● REQUIREMENT
Please render the text of the records as a JSON list of strings, one string per line and no blank lines. Leave the pictures out.

Start of DATA SECTION

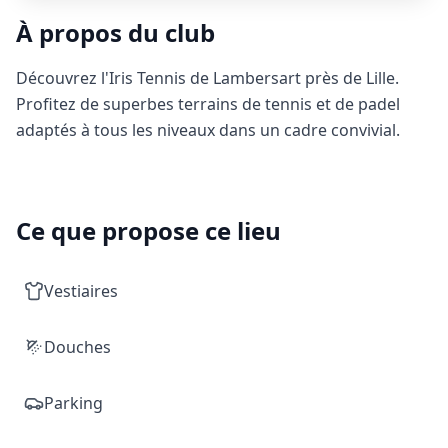
À propos du club
Découvrez l'Iris Tennis de Lambersart près de Lille.
Profitez de superbes terrains de tennis et de padel
adaptés à tous les niveaux dans un cadre convivial.
Ce que propose ce lieu
Vestiaires
Douches
Parking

End of DATA SECTION

● ANSWER SPACE
[
  "À propos du club",
  "Découvrez l'Iris Tennis de Lambersart près de Lille.",
  "Profitez de superbes terrains de tennis et de padel",
  "adaptés à tous les niveaux dans un cadre convivial.",
  "Ce que propose ce lieu",
  "Vestiaires",
  "Douches",
  "Parking"
]